Thanks to social media and word of mouth, getting your service in front of your target audience members is incredibly easy today.
The Focus on Customer Experience
DNVBs focuses primarily on customer experience. Due to this, they focus on getting insights that help them to optimize their operations.
At the end of the day, every business looks to serve the members of its target market. DNVBs invest a great deal of time and effort into doing this. When successful, companies can grow their sales considerably.
How do I start a DNVB?
Building a DNVB from the ground up is a significant undertaking. While it can succeed eventually, you will need to shift your mindset on how to build a startup on your way up.
Here are some critical tips to consider.
Focus on the Customer List
Building a digitally native vertical brand will rely significantly on your ability to use a following to your advantage. Look at Kylie Jenner—she used social media to unveil her cosmetics brand and sold over $400 million worth of products in less than two years. It is estimated that her company will be worth $1 billion by next year.
The same thing happened with Rihanna, whose makeup line racked up over $100 million in sales across its first two months.
Both are leveraging their fame to build a customer list of willing and able buyers for your product or service. Years ago, such a business would have required a significant amount of funding to even get off the ground. However, thanks to democratizing technology that allows anyone to publish on equal footing as major players over the past few years, you can quite literally begin building your product or service business today.
Famous or not, everyone can use technology to find the right market and connect with their ideal consumers.
Here are some tips to start building your vertical:
So, you’re already determined to launch a digital native vertical brand product or service. However, you also need to have the right framework to see it through. This is the secret sauce to building a startup without business plans, pitch decks, or venture capital:
- Grow a customer list
- Presell a mockup
Most people make the mistake of developing an MVP (minimum viable product) first. Then they seek investment to take their development to the market to test product-market fit. This is the traditional way of starting a company.
With a vertical company, you build your community first. You then use that community to test product ideas. Once you’ve validate product-market fit, you can run a presale to fund development.
After you have the kinks worked out from development can you being to focus on scaling?
If you’re more interested in how this framework can work for you, please contact me at [email protected]
Understand That Everything is Digital
Everyone is embracing the digital transformation age. Your business will need to understand how best to scale its operations using technology to improve the customer experience.
As explained earlier, DNVBs focus on optimizing the customer experience as much as they can. To do this, you will need to interact, transact, and essentially run your business on the internet. Beyond just marketing, you need to ensure that everything you do is mobile and internet-friendly.
The harsh truth is that brick-and-mortar companies are dying in today’s business climate. Everything is moving to the internet, and you need to do the same. From your marketing to your transactions and business operations, pretty much everything should be digital. The only thing allowed to stay physical is your manufacturing process.
What are some key social media success factors for DNVBs?
If you run a digital native vertical brand, you will need to leverage social media for your marketing. While many tips can help you optimize your social media presence, here are a few essential tips that could define your success.
Focus on the Content
At the end of the day, social media is all about developing compelling content and spreading it. Your content is what will engage the members of your audience and help them interact with your brand.

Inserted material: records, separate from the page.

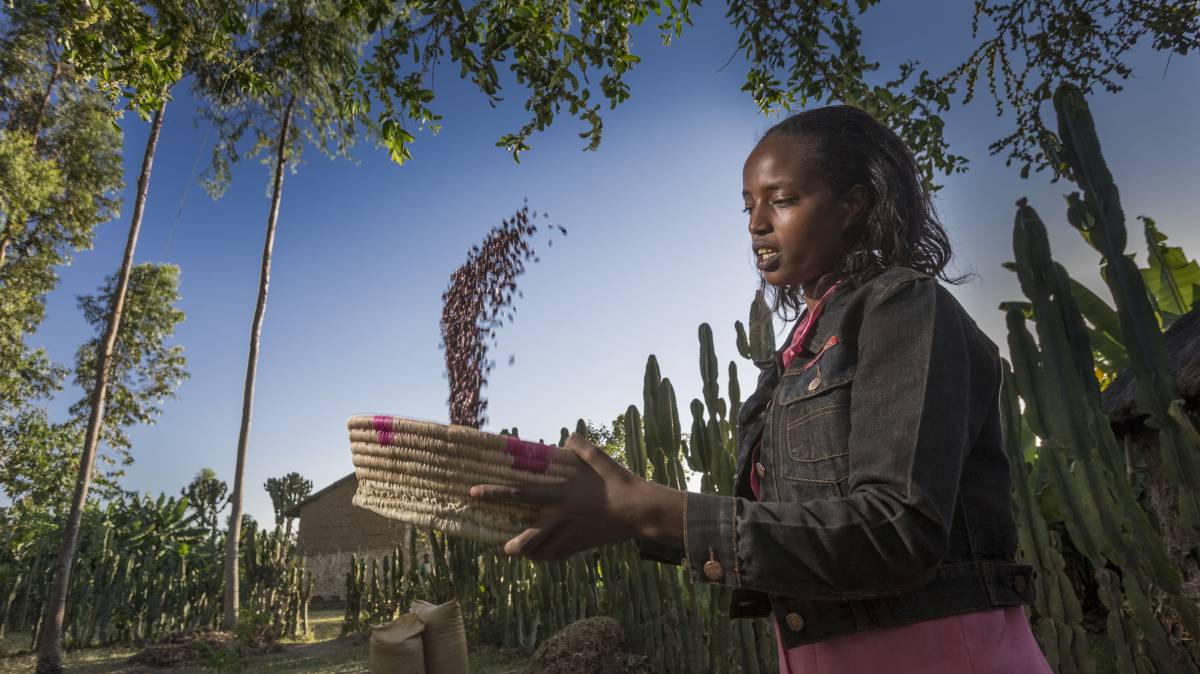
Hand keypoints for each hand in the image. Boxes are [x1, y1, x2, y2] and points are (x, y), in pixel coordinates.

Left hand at [470, 433, 648, 560]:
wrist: (640, 512)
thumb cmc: (619, 483)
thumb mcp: (599, 459)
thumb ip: (580, 447)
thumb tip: (569, 438)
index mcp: (558, 495)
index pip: (517, 494)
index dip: (492, 493)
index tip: (472, 493)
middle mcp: (559, 518)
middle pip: (526, 541)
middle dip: (512, 547)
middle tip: (505, 546)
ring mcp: (570, 536)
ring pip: (541, 554)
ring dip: (531, 554)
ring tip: (526, 550)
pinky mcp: (581, 547)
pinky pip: (558, 557)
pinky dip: (550, 556)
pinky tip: (549, 552)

Generally, two types of content sell the most—empathetic and knowledge-based. The first deals primarily with reaching for people’s emotions and pushing them to take a specific action. The other establishes you as an authority in a field that people will pay to listen to and learn from.
Whatever form of content you choose, focus on improving its quality time and again. You should also ensure that customers have ways to consume it. If you have content that people can consume that solves a problem in an industry, you have a reliable base that can help you grow your business through content marketing.

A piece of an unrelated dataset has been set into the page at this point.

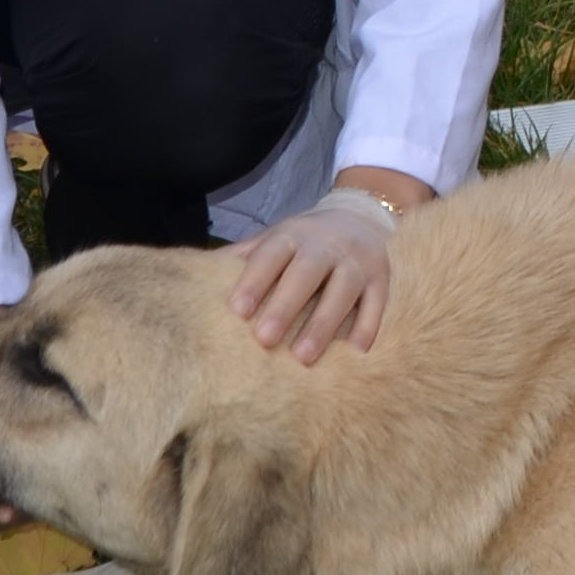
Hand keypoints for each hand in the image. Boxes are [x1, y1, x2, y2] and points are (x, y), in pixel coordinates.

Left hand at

Repurpose Content Based on the Platform
Now that you have compelling content, distribution is the next hurdle to scale. You need to understand that what works on Instagram might not necessarily work on Twitter or Facebook. These platforms generally have different types of people, and you want to deliver your content in various ways to reach out to them.
You have to understand your core message and deliver it in a way that people can relate with, based on the platforms. You could use animations, webinars, short videos, anything at all. It could be a blog post, which you share on a message board or an online forum. You could even launch a podcast where you share your stories with members of your online community.

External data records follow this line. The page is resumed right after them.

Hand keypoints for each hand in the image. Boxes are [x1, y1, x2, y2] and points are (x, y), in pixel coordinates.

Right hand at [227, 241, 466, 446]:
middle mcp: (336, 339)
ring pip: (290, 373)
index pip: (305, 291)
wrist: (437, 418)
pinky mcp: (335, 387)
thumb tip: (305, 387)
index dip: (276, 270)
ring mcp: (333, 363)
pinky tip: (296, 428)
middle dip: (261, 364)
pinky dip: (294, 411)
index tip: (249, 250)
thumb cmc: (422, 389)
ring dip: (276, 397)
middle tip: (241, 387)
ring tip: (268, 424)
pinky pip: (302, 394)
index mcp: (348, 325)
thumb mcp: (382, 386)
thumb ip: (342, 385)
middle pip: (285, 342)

All in all, think about the best way to reach members of your audience through different platforms.
Engage Visual Content
When it comes to content, the visuals rule. In a crowded social media climate, visual content provides the best way to grab attention.
On Facebook now, the most compelling types of content are videos—more than even status updates and regular photos. The same thing goes for Instagram, which was built to accommodate photos and videos alone.
With visual content, people can consume content quickly and move on. Sometimes, that means checking out a picture or watching a short video as they move.
When social media began, people and businesses focused primarily on likes and followers. However, these metrics don’t necessarily build your business profile. While you want to increase these as well, the most critical factor is the number of people who actually engage with your brand.
Being social makes you relatable. Eventually, people only want to do business with other people who can help and interact with them. It’s that simple. When your audience can interact with you and get responses, they look forward to your content and are more guaranteed to return.
Use Others’ Audiences
Aside from being social on your pages, you could also use others to help yourself. Actively participate in groups and programs relating to your industry to put yourself in front of relevant audiences. When these audiences see what you’ve got, they will be more open to learning from you and engaging with you.
Use Email to Your Advantage
Email isn’t a social media tool, but serves a similar function. The truth is that while social media is excellent for building a reputation and engaging your audience, the people most likely to become actual consumers are the ones who opt-in to your email campaign.
To this day, email remains the most personal form of marketing. People are more likely to open your emails than they are to interact with your social media posts—especially if they care about what you’re selling.
Never think that people will take a specific action just because they engage with you on social media. If you run YouTube videos, don’t just think an increase in views will lead to an increase in subscribers. If you sell stuff, don’t think people will buy your products just because they like your posts on Instagram.
Be explicit with what you want people to do. Put a call to action and let them know the desired outcome for all this.